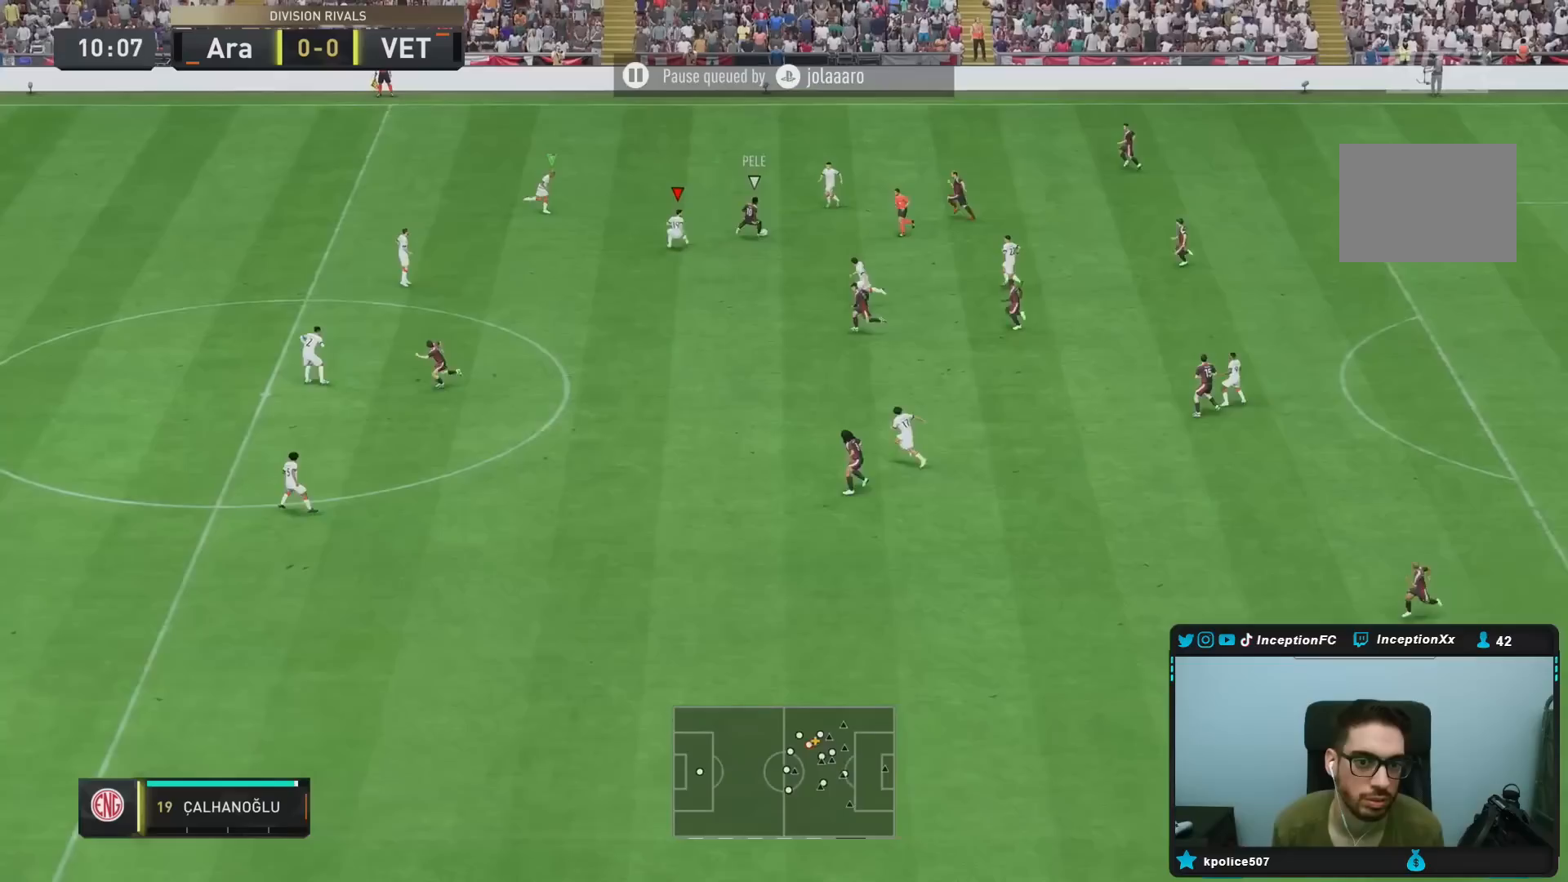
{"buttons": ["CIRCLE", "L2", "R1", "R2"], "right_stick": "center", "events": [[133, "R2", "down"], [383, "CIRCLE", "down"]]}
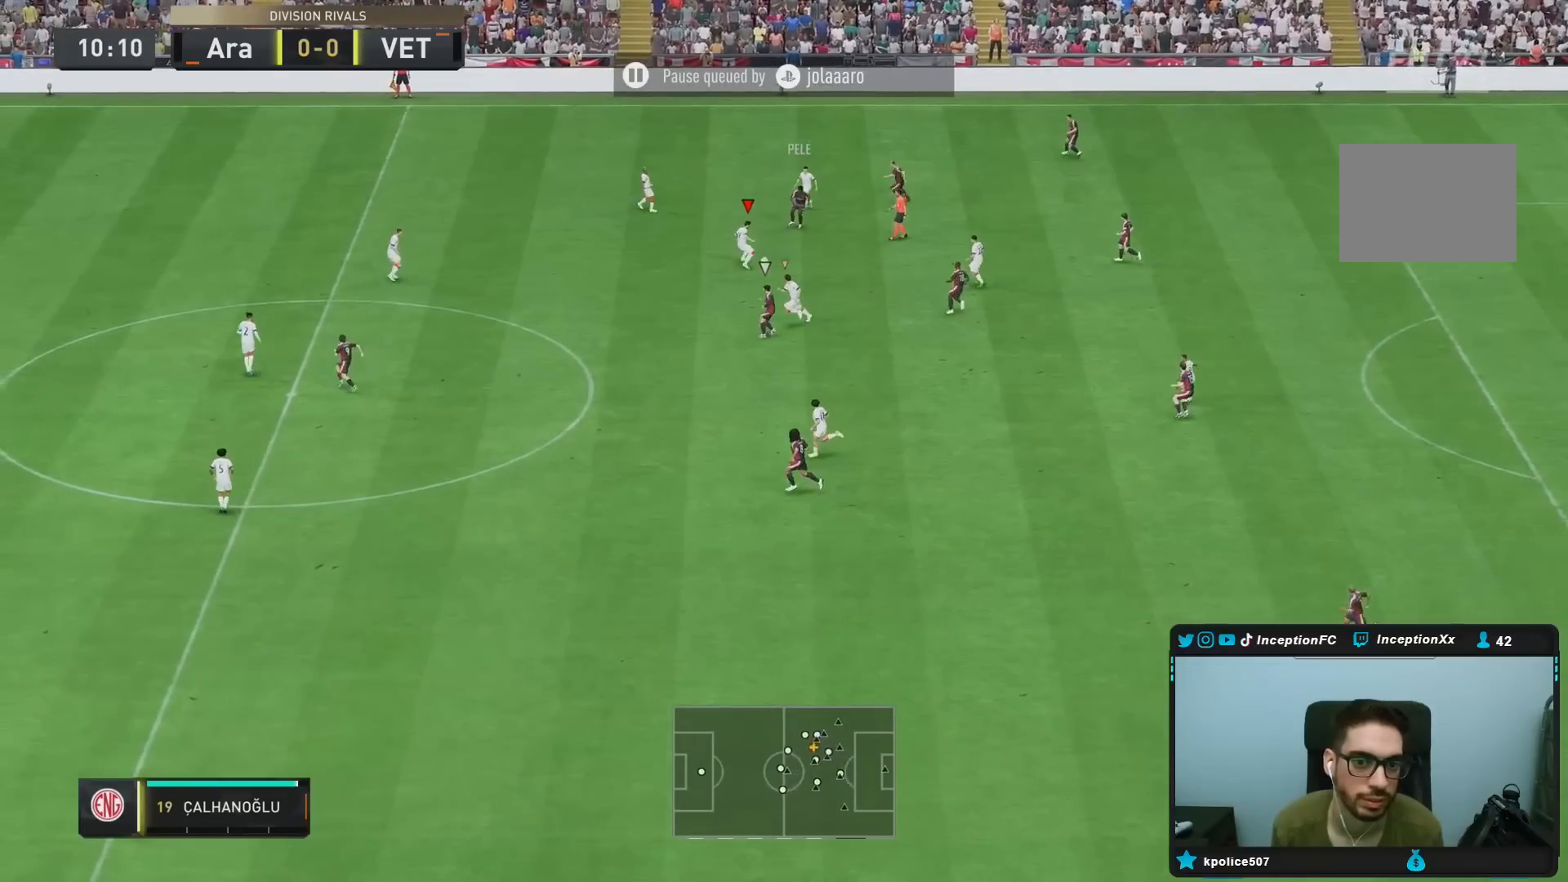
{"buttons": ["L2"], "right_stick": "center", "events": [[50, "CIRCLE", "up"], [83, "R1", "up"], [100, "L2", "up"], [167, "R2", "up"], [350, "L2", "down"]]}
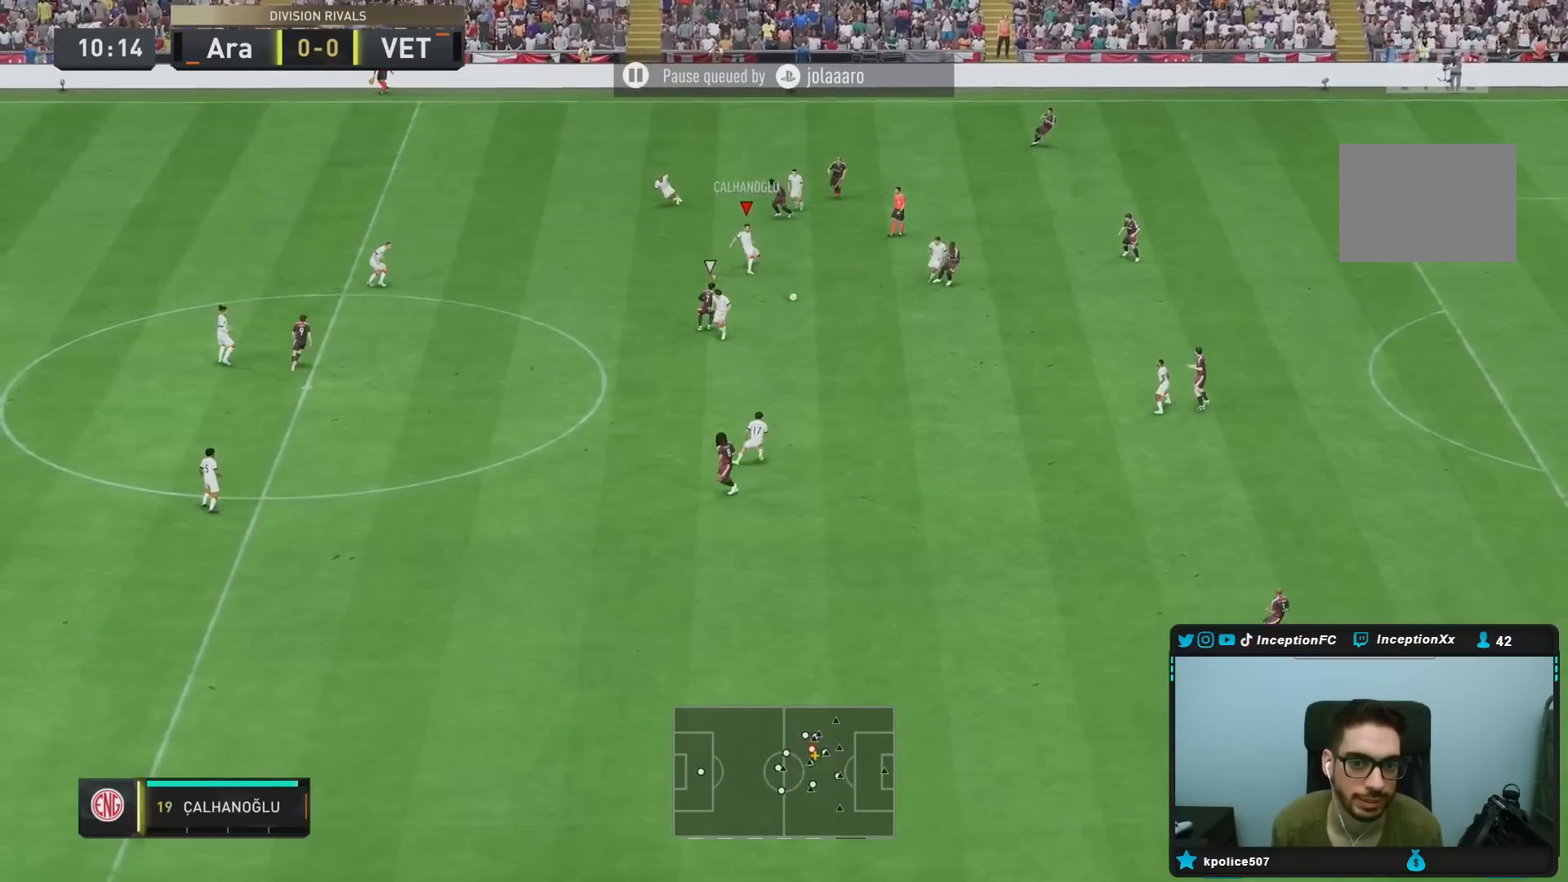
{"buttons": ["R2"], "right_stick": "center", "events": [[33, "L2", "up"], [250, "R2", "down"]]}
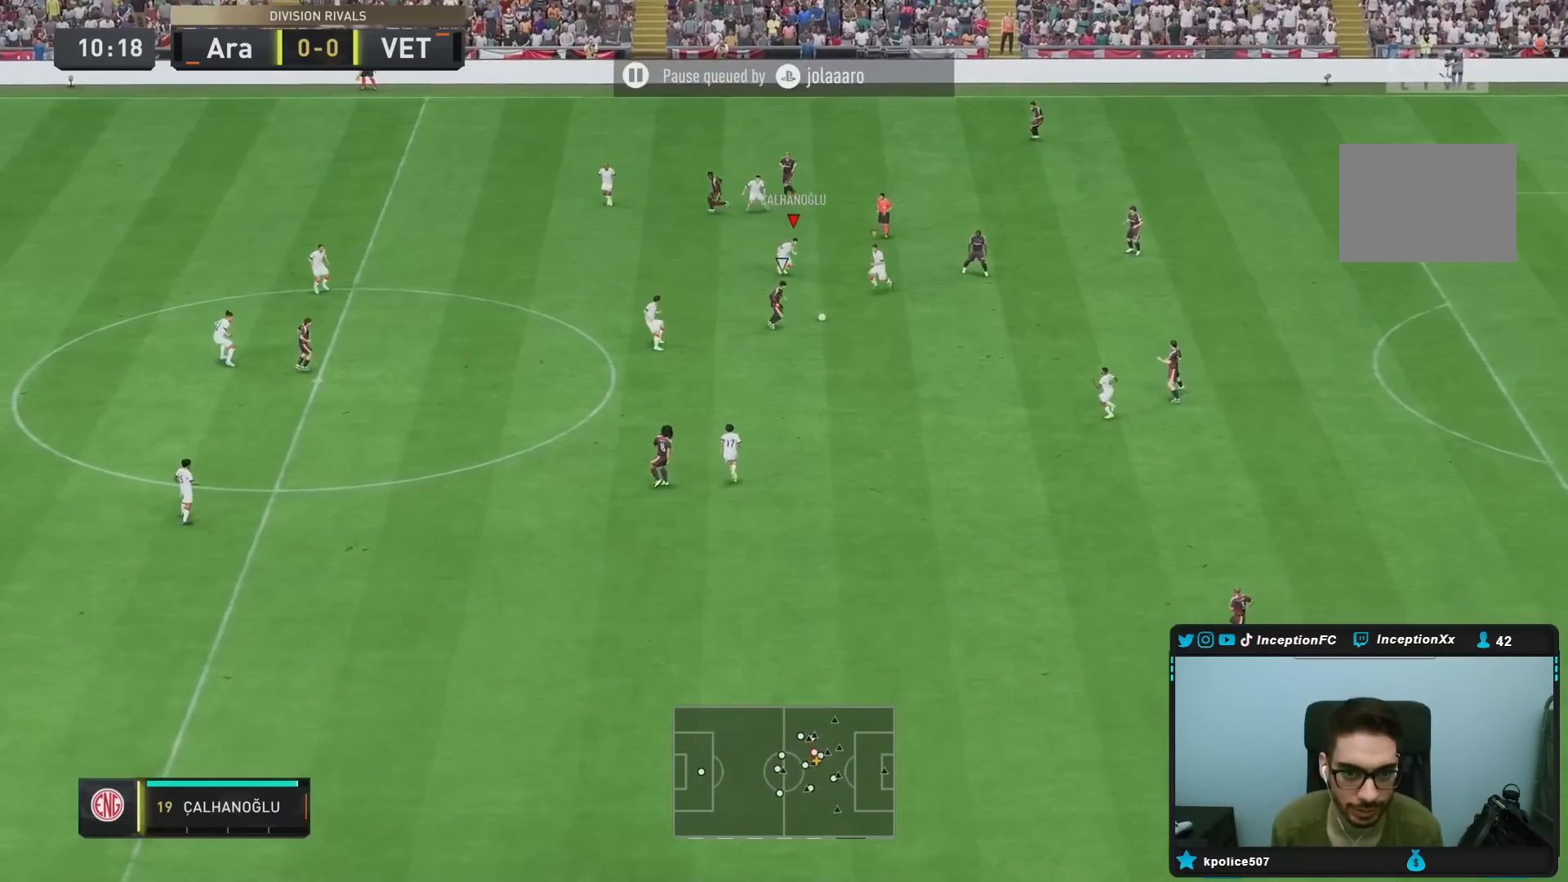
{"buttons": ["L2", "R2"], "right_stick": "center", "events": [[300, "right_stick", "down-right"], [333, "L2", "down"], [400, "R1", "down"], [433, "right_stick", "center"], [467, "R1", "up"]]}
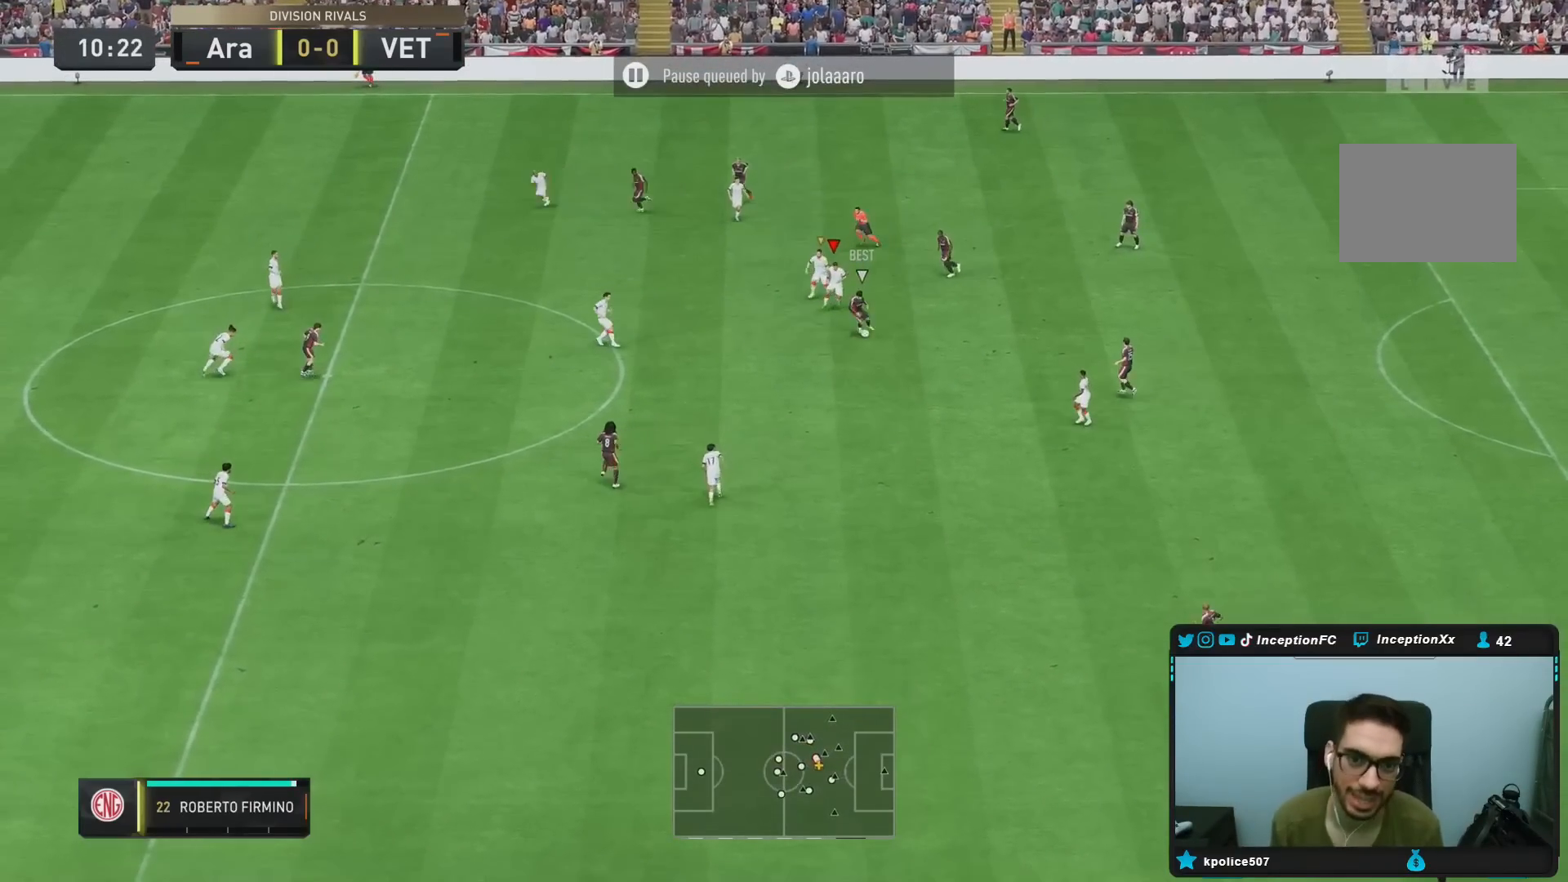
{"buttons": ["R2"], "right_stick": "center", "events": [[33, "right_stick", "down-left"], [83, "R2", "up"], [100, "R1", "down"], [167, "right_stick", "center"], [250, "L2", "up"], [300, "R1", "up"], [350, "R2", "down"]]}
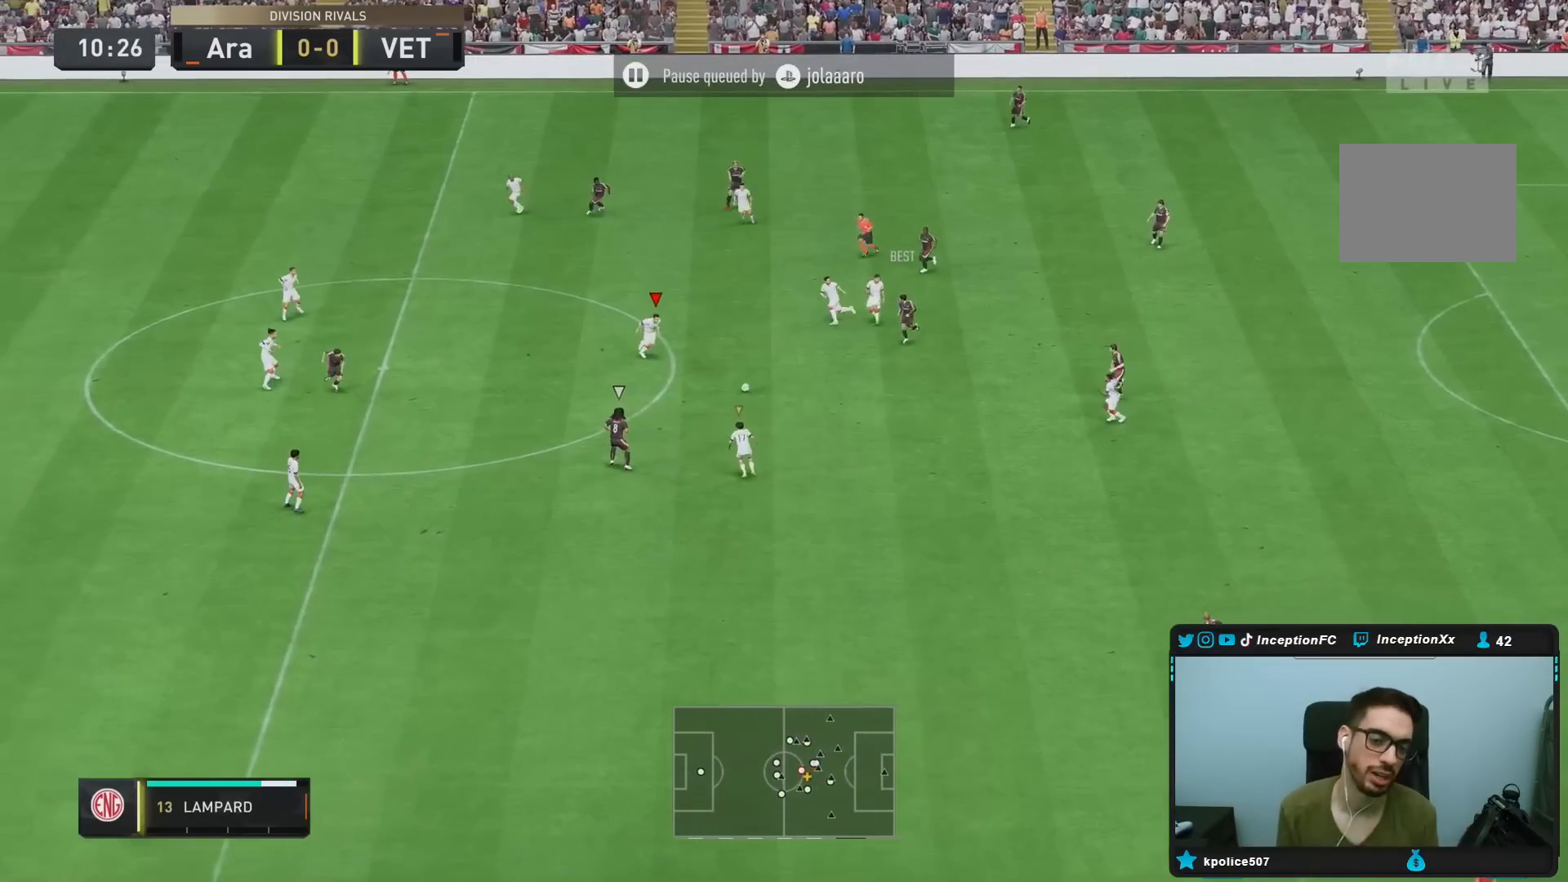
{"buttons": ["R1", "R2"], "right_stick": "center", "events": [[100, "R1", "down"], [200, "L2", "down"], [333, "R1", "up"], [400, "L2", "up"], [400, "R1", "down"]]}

◆ Problem:
Print the complete listing exactly as it stands, without its pictures.

◆ Exercise result:
{"buttons": ["CIRCLE", "L2", "R1", "R2"], "right_stick": "center", "events": [[133, "R2", "down"], [383, "CIRCLE", "down"]]}
{"buttons": ["L2"], "right_stick": "center", "events": [[50, "CIRCLE", "up"], [83, "R1", "up"], [100, "L2", "up"], [167, "R2", "up"], [350, "L2", "down"]]}
{"buttons": ["R2"], "right_stick": "center", "events": [[33, "L2", "up"], [250, "R2", "down"]]}
{"buttons": ["L2", "R2"], "right_stick": "center", "events": [[300, "right_stick", "down-right"], [333, "L2", "down"], [400, "R1", "down"], [433, "right_stick", "center"], [467, "R1", "up"]]}
{"buttons": ["R2"], "right_stick": "center", "events": [[33, "right_stick", "down-left"], [83, "R2", "up"], [100, "R1", "down"], [167, "right_stick", "center"], [250, "L2", "up"], [300, "R1", "up"], [350, "R2", "down"]]}
{"buttons": ["R1", "R2"], "right_stick": "center", "events": [[100, "R1", "down"], [200, "L2", "down"], [333, "R1", "up"], [400, "L2", "up"], [400, "R1", "down"]]}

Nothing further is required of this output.